First of all, there is at least one equilibrium position. This can be seen by considering the two limits $\theta \to 0$ and $\theta \to \pi$: these correspond to the cases where the masses are brought very close together at the limits of the swing. In both these cases $T_G$ becomes large and will dominate $T$:
- when $\theta \to 0$ then $T$ is large and negative;
- when $\theta \to \pi$ then $T$ is large and positive.
But $T$ is continuous in $(0, \pi)$ and so there must be at least one zero in that interval. Thus there is at least one equilibrium position: call it $\theta_E$.
So now we can write an expression for the torque at $\theta_E$ in terms of a Taylor expansion of $T_G$ and an explicit expression for $T_W$.
$$
\begin{aligned}
T(\theta) &= T_W(\theta) + T_G(\theta)\\
&= -\kappa(\theta_E - \theta_0) - \kappa(\theta - \theta_E)\\
&\quad + T_G(\theta_E) + T_{G,1}(\theta - \theta_E)
+ T_{G,2}(\theta - \theta_E)^2 + O((\theta - \theta_E)^3))\\
&= -\kappa(\theta_E - \theta_0) + T_G(\theta_E)\\
&\quad + (-\kappa + T_{G,1})(\theta - \theta_E)\\
&\quad + T_{G,2}(\theta - \theta_E)^2\\
&\quad + O((\theta - \theta_E)^3))
\end{aligned}
$$
where $T_{G,n}$ means the $n$th coefficient of the Taylor expansion of $T_G$ about $\theta_E$.
So, OK, since we know this is an equilibrium position we know that $-\kappa(\theta_E - \theta_0) + T_G(\theta_E) = 0$: if that's not true then it's not equilibrium.
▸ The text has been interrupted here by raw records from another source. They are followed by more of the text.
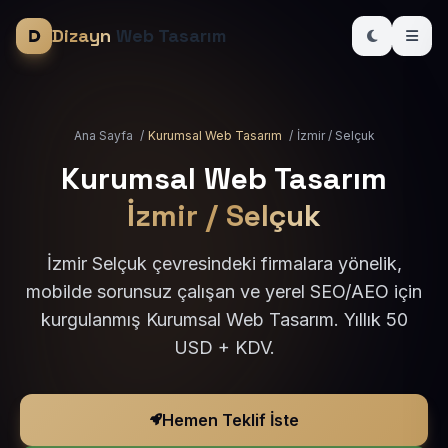
Dizayn
Web Tasarım
Ana Sayfa
/
Kurumsal Web Tasarım
/
İzmir / Selçuk
Kurumsal Web Tasarım
İzmir / Selçuk
İzmir Selçuk çevresindeki firmalara yönelik,
mobilde sorunsuz çalışan ve yerel SEO/AEO için
kurgulanmış Kurumsal Web Tasarım. Yıllık 50
USD + KDV.
Hemen Teklif İste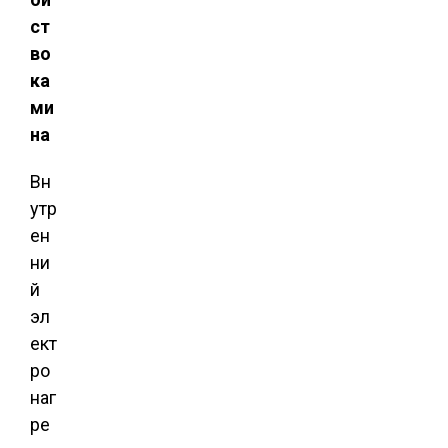
ст
во
ка
ми
на
Вн
утр
ен
ни
й
эл
ект
ро
наг
ре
So we're left with
$$
\begin{aligned}
T(\theta) &= (-\kappa + T_{G,1})(\theta - \theta_E)\\
&\quad + T_{G,2}(\theta - \theta_E)^2\\
&\quad + O((\theta - \theta_E)^3))
\end{aligned}
$$
So this looks almost right: if $(\theta - \theta_E)$ is small then the term in $(\theta - \theta_E)^2$ can be ignored and the motion looks like SHM. The problem is that we don't know what $T_{G,1}$ is: it might be just the right value to cancel out the term from the wire's torque, in which case we can't ignore the $(\theta - \theta_E)^2$ term (and the equilibrium is not stable, unless that term too is zero and the first non-zero term is an odd-order one).
OK, so now the handwavy bit: $T_{G,1} = 0$. Here's why: if you consider the system without the torque from the wire (so make the wire infinitely thin, or use some frictionless bearing or something) then it's clear that there is only an unstable equilibrium position, at $\theta = \pi/2$ (ie with the moving masses at 90 degrees to the static ones). Any perturbation from this position will cause the masses to swing towards each other, one way or the other. That means that there can't be a first-order term for the gravititional torque, because if there was there'd be a stable equilibrium.
So, given that bit of handwaving we can write an expression for $T$ around $\theta_E$ as:
$$
\begin{aligned}
T(\theta) &= -\kappa (\theta - \theta_E)\\
&\quad + O((\theta - \theta_E)^2)
\end{aligned}
$$
And we're done: this is an equilibrium position, it's stable, and motion around it is simple-harmonic for small perturbations. And we can use the period of that motion to determine $\kappa$.